Further, 3,38,865 corresponding shares were transferred as per the requirement of the IEPF Rules. The details are available on the website, at www.wanburv.com/PaidUnpaidDividends.

CONSERVATION OF ENERGY, TECHNOLOGY ABSORPTION AND FOREIGN EXCHANGE EARNINGS AND OUTGO:

As required by Section 134(3)(m) of the Companies Act, 2013 read with the Companies (Accounts) Rules, 2014 the relevant data pertaining to conservation of energy, technology absorption and foreign exchange earnings and outgo is given as Annexure - VI forming part of this report.

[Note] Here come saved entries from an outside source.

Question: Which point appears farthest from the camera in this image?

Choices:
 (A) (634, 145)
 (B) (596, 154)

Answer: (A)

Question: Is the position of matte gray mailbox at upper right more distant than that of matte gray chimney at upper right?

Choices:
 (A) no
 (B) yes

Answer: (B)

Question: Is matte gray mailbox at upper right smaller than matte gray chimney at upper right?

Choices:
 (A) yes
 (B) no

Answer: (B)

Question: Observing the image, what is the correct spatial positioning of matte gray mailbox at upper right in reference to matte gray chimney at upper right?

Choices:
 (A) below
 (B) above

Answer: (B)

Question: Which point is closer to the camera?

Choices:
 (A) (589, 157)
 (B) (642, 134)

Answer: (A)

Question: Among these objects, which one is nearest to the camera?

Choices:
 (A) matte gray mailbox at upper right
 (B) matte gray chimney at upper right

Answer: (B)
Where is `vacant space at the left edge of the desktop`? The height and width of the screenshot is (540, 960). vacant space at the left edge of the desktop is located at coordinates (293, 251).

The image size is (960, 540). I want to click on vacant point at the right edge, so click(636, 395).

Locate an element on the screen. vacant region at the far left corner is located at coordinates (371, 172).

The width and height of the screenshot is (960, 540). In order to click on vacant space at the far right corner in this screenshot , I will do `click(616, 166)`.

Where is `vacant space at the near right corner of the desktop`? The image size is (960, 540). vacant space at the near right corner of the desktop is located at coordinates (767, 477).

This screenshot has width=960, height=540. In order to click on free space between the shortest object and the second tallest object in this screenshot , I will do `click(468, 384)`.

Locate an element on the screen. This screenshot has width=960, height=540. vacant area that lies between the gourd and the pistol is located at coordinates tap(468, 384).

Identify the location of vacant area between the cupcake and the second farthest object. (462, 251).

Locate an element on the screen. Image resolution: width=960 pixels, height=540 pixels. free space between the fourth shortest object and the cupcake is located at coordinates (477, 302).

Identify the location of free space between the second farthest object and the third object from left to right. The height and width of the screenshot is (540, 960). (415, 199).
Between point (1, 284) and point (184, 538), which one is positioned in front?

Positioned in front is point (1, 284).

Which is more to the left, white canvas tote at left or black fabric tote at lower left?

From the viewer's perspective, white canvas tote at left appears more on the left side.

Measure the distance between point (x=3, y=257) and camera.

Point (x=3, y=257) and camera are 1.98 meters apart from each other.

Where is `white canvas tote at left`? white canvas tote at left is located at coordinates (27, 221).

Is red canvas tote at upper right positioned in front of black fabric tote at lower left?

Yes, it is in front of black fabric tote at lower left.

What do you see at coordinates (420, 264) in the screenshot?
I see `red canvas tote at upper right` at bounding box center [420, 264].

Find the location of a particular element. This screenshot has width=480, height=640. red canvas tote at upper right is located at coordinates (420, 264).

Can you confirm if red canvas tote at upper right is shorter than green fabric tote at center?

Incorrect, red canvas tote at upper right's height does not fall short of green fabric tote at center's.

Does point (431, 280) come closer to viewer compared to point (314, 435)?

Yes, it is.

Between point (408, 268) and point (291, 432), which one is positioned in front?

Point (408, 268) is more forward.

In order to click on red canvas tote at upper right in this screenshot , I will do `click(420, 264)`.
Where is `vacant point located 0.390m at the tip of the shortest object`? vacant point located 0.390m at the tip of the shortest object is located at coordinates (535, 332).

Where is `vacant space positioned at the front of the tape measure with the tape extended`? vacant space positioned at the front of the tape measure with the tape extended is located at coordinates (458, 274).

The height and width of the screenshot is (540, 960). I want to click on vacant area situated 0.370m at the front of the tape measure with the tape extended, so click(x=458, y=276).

DIRECTORS' RESPONSIBILITY STATEMENT:

Pursuant to the provisions of sub-section (5) of Section 134 of the Companies Act, 2013, your Directors confirm that:

i. in the preparation of the annual accounts for the Financial Year ended on 31st March, 2023 the applicable accounting standards had been followed along with proper explanation relating to material departures;

ii. the accounting policies had been selected and applied consistently and made judgments and estimates that are reasonable and prudent so as to give a true and fair view of the state of affairs of the Company at the end of the Financial Year ended on 31st March, 2023 and of the profit and loss of the Company for that year;

iii. proper and sufficient care had been taken for the maintenance of adequate accounting records in accordance with the provisions of the Companies Act, 2013 for safeguarding the assets of the Company and for preventing and detecting fraud and other irregularities;

iv. the annual accounts had been prepared on a going concern basis;

v internal financial controls, to be followed by the Company, have been laid down and these controls are adequate and were operating effectively; and the Company has devised proper systems which are in place to ensure compliance with the provisions of all applicable laws which are considered adequate and are operating effectively.

GREEN INITIATIVE:

Your Company has adopted green initiative to minimize the impact on the environment. The Company has been circulating the copy of the Annual Report in electronic format to all those members whose email addresses are available with the Company. Your Company appeals other Members also to register themselves for receiving Annual Report in electronic form.

ACKNOWLEDGEMENTS:

Your Company and its Directors wish to extend their sincere thanks to the Bankers, Central & State Government, Customers, Suppliers, Stakeholders and Staff for their continuous co-operation and guidance and also looking forward for the same in future.